If you're trying to shed fat and lean out, you're going to need less rest. For instance, burpees are an excellent, explosive move to keep your heart rate up and help blast calories. You don't want to be resting three minutes in between burpee sets. This will work against your goals. You want to move a lot and move quickly. This isn't about lifting a heavy load. 

man using battle ropes

A Big "But"

Earlier on, we told you that there's no one-size-fits-all answer here, and we meant it. We also said people have different feelings and opinions about how you can best spend your rest time between sets. So, we feel it's only responsible and accurate to mention another side to the story.

There is indeed research that says complete and total rest between sets is the best way to go. For instance, scientists from the University of Utah found that the participants of their study — who engaged in an intense CrossFit workout — were able to perform 7% harder in subsequence sets when they spent their rest periods laying or sitting down, compared to participants who slowly walked around.

Frustrating, we know.

So, what's the takeaway? It's this: At the end of the day, when it comes to your training, you're always going to need to test different things and see what gives you the best results. The journey of fitness inherently includes a lot of trial and error.

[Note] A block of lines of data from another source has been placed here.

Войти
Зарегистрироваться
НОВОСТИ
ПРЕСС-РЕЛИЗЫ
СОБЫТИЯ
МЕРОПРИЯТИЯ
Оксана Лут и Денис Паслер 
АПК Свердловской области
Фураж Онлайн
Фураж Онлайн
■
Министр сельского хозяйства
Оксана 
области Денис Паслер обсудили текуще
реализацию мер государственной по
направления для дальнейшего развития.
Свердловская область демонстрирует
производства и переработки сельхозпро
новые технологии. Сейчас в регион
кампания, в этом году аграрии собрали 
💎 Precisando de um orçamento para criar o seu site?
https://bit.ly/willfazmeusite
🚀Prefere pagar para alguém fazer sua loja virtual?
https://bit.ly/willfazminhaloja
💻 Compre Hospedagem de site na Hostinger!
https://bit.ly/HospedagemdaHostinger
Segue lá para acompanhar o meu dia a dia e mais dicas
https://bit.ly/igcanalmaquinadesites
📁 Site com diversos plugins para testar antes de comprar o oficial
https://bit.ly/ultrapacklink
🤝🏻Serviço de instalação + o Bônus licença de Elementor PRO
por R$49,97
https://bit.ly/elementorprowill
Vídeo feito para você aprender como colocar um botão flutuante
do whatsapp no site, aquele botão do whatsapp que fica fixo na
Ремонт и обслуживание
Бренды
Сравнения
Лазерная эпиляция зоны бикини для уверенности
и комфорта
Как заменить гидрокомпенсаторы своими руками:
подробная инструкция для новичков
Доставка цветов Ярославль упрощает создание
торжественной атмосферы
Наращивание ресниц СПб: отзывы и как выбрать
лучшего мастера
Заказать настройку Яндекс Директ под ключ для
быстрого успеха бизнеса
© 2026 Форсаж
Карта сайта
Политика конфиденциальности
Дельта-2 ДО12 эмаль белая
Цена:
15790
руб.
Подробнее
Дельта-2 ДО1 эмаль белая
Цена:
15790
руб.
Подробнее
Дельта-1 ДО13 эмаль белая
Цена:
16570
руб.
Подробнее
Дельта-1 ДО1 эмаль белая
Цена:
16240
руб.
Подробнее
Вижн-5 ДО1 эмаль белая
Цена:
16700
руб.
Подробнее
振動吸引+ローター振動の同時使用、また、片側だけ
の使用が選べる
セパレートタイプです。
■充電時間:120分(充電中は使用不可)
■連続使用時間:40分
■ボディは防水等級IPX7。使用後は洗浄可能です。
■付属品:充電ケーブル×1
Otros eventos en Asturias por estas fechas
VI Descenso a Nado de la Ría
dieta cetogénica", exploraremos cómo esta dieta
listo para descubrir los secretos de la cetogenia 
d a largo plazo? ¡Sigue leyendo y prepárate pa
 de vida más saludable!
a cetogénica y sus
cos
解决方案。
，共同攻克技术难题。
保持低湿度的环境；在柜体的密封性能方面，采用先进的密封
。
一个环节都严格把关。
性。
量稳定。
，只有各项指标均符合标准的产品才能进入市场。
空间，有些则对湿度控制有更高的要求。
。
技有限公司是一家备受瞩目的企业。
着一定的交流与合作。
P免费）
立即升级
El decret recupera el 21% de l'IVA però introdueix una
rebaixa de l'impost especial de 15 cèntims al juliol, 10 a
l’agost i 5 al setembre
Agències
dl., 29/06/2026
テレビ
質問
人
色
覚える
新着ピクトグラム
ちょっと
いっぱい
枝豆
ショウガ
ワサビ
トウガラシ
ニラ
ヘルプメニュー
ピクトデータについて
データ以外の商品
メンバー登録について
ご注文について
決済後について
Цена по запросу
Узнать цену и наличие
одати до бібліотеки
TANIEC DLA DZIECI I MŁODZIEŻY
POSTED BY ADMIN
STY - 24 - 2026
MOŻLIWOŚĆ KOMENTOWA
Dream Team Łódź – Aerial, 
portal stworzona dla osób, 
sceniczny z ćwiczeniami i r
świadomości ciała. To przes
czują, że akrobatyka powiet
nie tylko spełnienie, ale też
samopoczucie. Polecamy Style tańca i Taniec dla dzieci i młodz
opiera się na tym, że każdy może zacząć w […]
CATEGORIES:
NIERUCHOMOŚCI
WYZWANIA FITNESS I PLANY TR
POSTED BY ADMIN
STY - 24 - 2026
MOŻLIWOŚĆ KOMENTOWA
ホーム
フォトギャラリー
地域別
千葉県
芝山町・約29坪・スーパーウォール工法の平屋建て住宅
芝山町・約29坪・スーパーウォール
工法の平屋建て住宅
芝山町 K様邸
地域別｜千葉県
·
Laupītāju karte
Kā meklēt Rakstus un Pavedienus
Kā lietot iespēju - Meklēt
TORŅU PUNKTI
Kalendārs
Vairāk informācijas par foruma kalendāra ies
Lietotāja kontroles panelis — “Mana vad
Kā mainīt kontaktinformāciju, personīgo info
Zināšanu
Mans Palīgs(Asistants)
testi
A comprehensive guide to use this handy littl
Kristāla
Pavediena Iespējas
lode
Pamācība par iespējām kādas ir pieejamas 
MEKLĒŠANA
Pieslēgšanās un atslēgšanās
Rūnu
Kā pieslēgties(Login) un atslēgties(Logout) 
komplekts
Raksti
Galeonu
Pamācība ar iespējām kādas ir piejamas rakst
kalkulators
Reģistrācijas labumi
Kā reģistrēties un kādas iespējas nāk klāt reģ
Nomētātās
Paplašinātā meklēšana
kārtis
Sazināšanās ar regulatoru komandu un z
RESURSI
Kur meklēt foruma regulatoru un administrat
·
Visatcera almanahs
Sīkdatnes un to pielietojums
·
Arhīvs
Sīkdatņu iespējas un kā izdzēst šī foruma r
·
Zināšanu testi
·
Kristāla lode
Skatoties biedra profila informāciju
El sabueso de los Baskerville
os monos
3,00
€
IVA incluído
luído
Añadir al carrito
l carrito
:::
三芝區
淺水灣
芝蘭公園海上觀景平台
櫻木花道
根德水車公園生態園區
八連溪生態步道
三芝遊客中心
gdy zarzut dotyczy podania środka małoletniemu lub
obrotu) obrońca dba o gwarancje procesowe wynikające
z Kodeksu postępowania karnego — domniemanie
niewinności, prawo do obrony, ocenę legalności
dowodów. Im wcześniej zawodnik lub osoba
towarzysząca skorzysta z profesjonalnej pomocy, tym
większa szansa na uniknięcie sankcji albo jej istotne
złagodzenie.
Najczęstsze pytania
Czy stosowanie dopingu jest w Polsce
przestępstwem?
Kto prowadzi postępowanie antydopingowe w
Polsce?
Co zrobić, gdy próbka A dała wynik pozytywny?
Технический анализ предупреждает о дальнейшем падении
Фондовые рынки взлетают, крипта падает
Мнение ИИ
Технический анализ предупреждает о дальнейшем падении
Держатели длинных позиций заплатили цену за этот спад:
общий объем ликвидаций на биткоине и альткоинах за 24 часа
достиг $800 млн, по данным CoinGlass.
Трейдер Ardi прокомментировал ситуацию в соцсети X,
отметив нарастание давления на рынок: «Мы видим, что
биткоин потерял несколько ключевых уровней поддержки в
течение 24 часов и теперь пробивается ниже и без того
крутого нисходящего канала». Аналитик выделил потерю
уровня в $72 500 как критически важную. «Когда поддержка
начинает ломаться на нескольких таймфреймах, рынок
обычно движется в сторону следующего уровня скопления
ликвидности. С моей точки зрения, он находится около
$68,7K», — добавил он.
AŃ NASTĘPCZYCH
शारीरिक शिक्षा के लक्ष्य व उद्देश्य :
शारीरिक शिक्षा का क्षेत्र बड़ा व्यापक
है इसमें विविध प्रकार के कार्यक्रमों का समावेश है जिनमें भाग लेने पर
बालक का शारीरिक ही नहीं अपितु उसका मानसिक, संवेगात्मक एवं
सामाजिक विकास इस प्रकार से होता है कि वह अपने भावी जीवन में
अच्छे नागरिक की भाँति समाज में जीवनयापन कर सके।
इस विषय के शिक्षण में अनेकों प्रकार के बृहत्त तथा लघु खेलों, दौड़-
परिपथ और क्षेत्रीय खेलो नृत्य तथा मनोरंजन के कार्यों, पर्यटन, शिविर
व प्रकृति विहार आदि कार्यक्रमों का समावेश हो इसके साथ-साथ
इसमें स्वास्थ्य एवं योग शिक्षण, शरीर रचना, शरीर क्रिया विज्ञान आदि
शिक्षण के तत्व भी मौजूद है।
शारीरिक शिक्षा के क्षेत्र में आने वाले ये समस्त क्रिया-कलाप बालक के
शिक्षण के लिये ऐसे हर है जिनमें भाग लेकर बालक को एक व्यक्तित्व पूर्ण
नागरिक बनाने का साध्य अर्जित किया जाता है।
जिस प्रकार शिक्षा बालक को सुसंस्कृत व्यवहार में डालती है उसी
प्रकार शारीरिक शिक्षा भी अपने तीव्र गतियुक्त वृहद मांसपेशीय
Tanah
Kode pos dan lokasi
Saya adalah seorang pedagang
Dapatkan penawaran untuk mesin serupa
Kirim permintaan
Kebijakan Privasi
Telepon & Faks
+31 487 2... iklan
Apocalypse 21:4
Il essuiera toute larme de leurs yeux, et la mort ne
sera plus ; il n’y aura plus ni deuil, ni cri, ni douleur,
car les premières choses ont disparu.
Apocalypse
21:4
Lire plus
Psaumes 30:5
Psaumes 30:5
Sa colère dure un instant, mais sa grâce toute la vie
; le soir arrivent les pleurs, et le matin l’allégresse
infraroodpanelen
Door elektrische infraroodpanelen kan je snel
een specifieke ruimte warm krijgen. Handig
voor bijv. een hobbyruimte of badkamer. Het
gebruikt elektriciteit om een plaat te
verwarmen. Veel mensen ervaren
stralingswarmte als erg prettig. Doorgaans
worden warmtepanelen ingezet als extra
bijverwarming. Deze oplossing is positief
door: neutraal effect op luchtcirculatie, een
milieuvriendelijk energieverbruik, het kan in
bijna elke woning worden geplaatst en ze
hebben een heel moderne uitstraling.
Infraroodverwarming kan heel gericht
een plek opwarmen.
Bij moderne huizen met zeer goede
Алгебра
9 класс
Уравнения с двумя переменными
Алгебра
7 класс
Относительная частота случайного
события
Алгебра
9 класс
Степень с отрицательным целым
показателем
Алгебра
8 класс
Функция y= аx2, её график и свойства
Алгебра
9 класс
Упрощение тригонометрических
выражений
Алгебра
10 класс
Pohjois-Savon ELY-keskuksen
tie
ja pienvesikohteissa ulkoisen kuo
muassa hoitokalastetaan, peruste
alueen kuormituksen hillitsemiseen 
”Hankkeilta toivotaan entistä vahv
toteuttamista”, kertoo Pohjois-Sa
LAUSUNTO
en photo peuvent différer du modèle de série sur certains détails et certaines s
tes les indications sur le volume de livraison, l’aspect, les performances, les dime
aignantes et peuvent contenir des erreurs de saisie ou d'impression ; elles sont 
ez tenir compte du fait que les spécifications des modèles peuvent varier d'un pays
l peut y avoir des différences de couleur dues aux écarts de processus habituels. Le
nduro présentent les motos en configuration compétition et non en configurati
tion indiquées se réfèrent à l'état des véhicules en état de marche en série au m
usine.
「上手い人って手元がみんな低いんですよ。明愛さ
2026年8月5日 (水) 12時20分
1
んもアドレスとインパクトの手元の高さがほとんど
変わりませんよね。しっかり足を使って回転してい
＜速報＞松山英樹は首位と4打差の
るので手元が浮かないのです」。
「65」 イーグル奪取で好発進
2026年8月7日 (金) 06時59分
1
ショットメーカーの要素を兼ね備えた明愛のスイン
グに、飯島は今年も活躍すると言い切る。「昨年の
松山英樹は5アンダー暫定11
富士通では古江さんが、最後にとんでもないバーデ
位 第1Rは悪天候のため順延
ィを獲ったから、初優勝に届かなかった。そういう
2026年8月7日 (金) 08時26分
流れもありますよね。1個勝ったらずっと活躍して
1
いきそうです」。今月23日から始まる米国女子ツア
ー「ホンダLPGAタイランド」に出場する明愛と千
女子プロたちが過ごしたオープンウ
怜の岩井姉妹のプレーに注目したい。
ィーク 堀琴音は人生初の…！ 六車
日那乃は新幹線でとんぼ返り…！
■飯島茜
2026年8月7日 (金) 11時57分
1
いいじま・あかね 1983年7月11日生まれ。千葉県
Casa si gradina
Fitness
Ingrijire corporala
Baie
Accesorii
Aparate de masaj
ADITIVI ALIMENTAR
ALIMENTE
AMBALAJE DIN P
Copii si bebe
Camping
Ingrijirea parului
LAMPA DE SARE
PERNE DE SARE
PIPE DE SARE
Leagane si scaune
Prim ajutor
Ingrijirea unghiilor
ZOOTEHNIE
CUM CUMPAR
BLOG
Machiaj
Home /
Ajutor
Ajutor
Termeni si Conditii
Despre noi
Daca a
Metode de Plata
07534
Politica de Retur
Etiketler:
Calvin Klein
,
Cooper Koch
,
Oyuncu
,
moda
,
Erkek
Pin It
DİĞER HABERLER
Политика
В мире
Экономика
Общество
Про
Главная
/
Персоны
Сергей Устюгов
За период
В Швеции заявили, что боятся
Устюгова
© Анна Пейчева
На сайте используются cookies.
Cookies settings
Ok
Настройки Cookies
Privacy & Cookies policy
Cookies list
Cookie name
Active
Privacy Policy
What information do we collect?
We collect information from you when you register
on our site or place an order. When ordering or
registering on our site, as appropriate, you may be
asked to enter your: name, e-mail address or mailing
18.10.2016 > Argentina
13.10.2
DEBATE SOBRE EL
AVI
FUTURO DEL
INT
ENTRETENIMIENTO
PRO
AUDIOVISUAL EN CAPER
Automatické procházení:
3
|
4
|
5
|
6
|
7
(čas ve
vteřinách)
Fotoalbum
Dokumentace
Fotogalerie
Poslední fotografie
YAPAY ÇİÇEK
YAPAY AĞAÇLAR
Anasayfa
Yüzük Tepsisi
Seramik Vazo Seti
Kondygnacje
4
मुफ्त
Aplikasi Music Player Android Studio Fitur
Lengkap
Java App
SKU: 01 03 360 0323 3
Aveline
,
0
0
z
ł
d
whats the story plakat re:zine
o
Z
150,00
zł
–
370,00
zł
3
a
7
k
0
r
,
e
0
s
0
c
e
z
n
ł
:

Spend a few weeks focusing only on active recovery in between sets, and then spend another few weeks trying passive recovery. You need to give each one enough time to work, so don't rush it. 

A Final Note

If you've gotten this far, you might be asking yourself a very understandable question: If resting can be that detrimental to performance, why rest at all? 

Why not simply wait a few seconds and then get right back to it? 

Make no mistake about it — you absolutely do need rest. In a nutshell, when you rest, your body is able to recover some of its adenosine triphosphate (ATP), which is your main source of fuel when you train. Without rest, this supply becomes too depleted. 

This is especially important if you're lifting. Trying to move heavy loads for 60 minutes nonstop is counterproductive and can even be dangerous. Rest is good. 

Again, it comes down to what kind of rest is best for you, and that's something you'll need to play around with over time.